--- PROVIDED RECORDS ---

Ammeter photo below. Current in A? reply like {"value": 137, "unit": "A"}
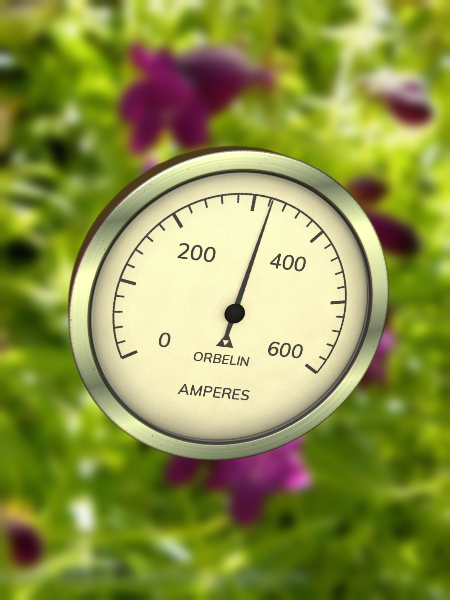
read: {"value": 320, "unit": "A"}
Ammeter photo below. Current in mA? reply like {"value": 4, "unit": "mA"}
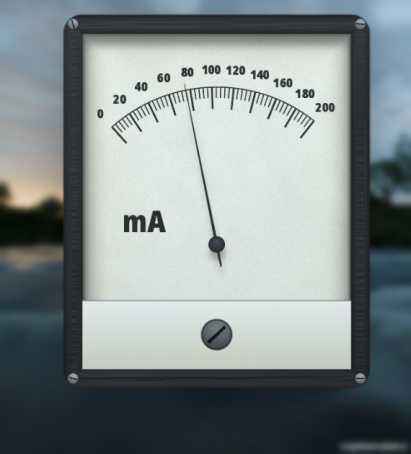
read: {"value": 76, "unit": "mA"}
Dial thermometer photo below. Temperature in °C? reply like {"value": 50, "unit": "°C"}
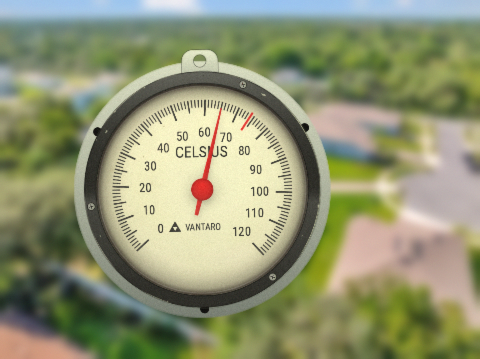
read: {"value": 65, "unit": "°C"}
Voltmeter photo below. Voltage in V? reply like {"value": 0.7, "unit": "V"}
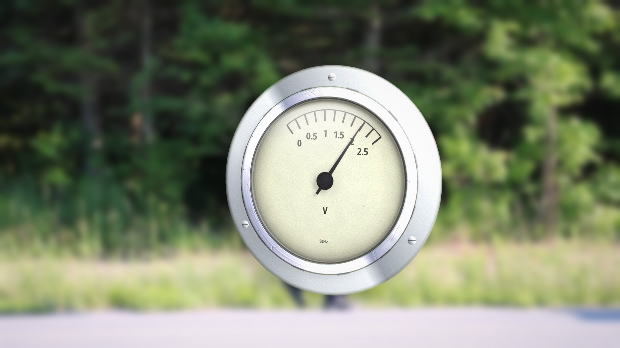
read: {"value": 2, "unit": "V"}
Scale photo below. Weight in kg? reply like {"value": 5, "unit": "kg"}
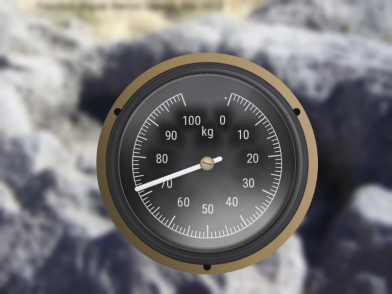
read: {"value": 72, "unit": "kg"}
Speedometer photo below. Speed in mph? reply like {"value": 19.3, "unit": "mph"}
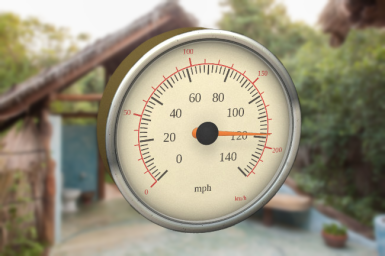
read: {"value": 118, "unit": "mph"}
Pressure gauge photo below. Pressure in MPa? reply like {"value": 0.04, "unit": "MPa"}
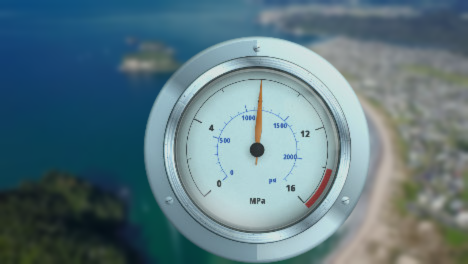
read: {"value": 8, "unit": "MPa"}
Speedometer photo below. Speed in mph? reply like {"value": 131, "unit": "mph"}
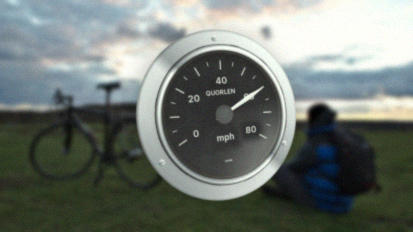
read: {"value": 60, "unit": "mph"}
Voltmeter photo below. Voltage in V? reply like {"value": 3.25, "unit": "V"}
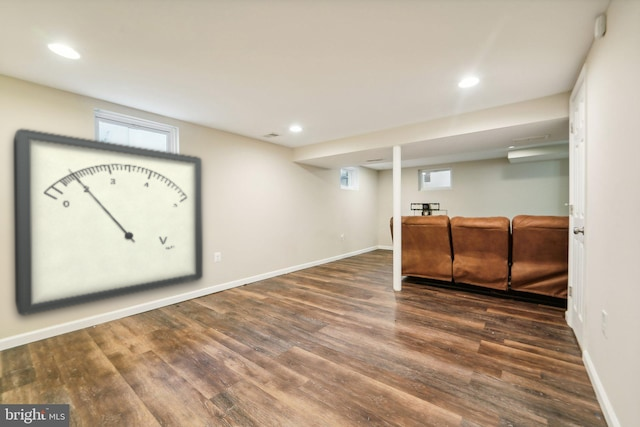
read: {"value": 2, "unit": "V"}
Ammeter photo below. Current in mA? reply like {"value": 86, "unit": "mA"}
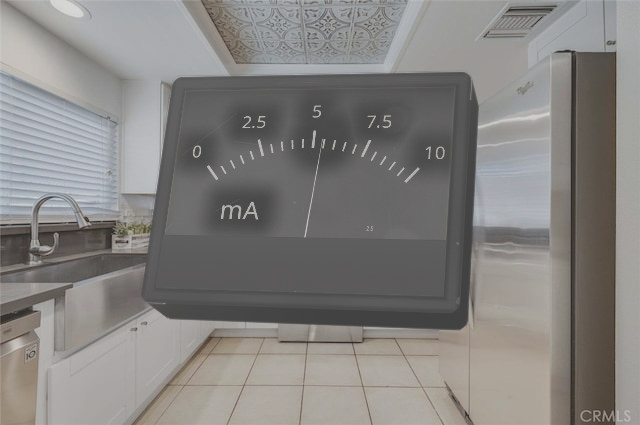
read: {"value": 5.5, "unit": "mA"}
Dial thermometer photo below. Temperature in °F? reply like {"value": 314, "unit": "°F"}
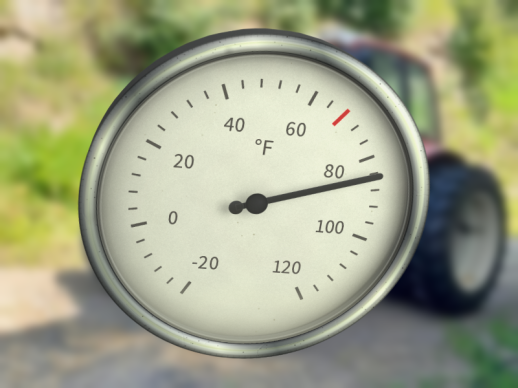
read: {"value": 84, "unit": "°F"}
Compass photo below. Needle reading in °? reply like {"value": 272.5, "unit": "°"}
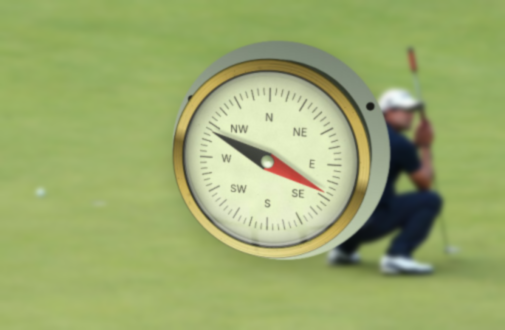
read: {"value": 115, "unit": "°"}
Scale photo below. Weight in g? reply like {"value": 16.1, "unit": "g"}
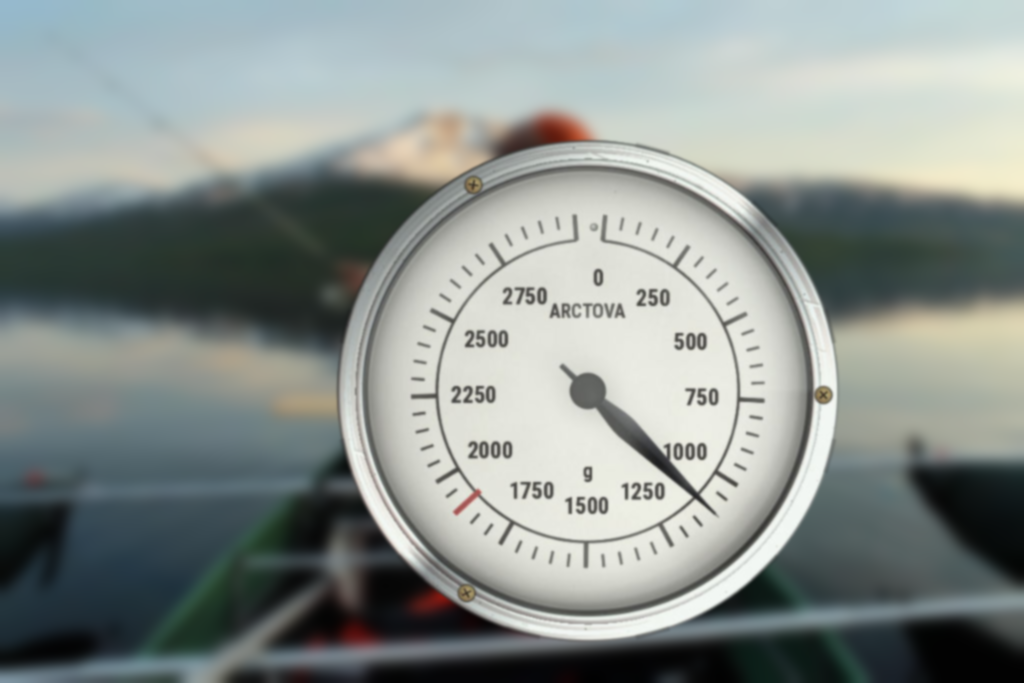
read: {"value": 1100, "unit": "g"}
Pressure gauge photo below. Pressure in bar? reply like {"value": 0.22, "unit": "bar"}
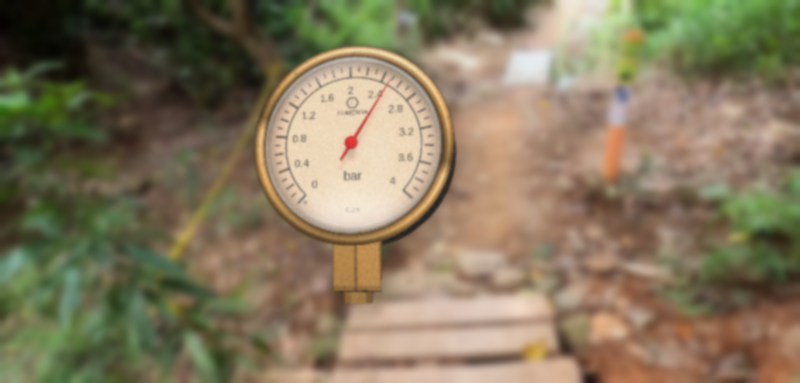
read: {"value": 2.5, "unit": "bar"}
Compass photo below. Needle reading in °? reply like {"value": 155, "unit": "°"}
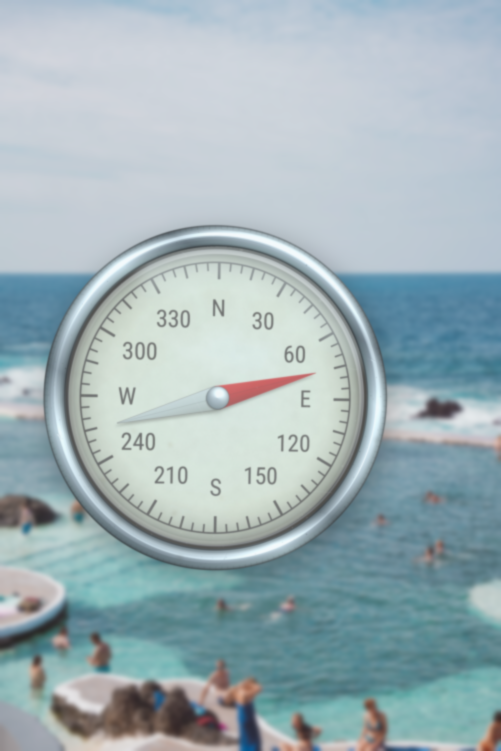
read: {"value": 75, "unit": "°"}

---
--- PROVIDED RECORDS ---

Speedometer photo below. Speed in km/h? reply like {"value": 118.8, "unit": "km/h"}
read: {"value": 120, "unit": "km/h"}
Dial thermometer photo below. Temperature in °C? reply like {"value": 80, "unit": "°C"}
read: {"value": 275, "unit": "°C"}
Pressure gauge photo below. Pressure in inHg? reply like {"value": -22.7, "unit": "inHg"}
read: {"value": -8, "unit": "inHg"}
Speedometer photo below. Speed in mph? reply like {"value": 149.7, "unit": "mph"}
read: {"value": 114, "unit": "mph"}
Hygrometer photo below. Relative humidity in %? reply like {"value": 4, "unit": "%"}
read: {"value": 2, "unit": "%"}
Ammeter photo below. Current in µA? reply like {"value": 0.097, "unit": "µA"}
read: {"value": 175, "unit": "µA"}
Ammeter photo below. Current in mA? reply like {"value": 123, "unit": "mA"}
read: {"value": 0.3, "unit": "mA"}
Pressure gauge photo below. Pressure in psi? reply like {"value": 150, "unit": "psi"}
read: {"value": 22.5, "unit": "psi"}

---
--- PROVIDED RECORDS ---

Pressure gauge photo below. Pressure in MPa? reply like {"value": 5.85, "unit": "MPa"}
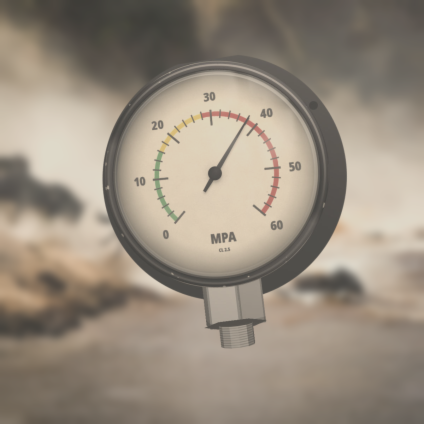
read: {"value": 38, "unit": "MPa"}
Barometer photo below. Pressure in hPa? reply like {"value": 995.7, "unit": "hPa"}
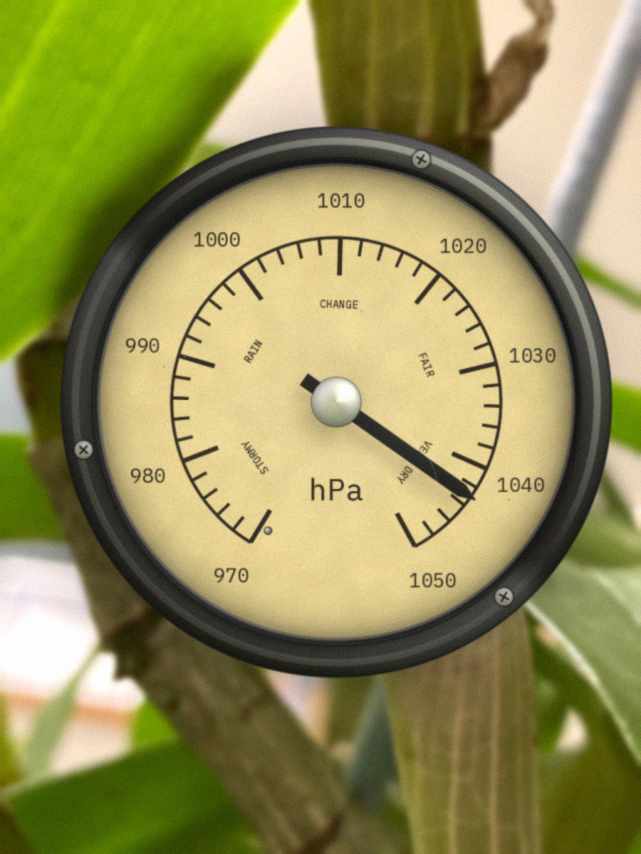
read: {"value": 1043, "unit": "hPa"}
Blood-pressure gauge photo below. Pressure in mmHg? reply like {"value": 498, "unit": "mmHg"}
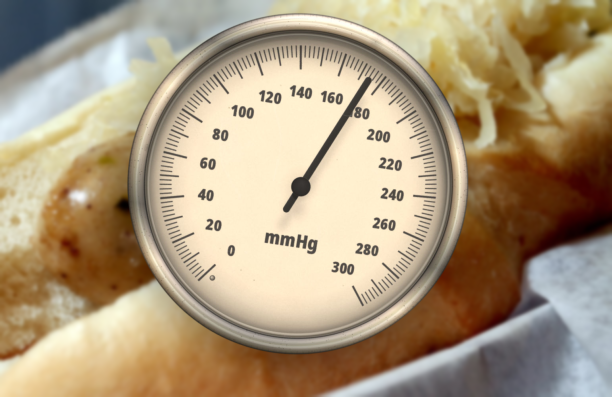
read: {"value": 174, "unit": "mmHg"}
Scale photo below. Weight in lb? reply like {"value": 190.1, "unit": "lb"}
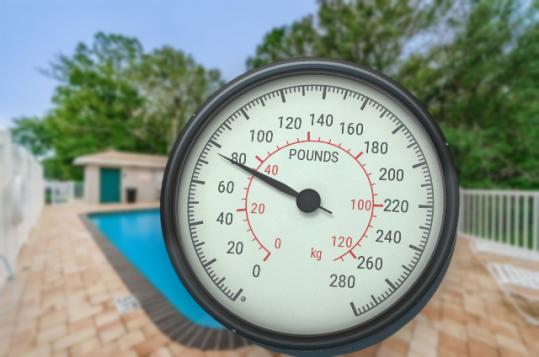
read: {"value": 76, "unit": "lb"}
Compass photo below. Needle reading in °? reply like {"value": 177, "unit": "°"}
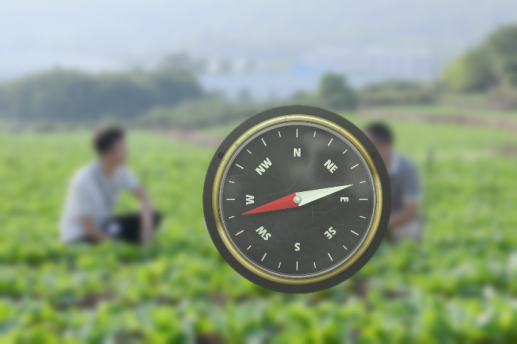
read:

---

[PROBLEM TO WORK ON]:
Please identify each line in the records that contains the word "Voltage" with matching case, and copy those lines.

[RESPONSE]:
Voltmeter photo below. Voltage in V? reply like {"value": 0.7, "unit": "V"}
Voltmeter photo below. Voltage in V? reply like {"value": 3.25, "unit": "V"}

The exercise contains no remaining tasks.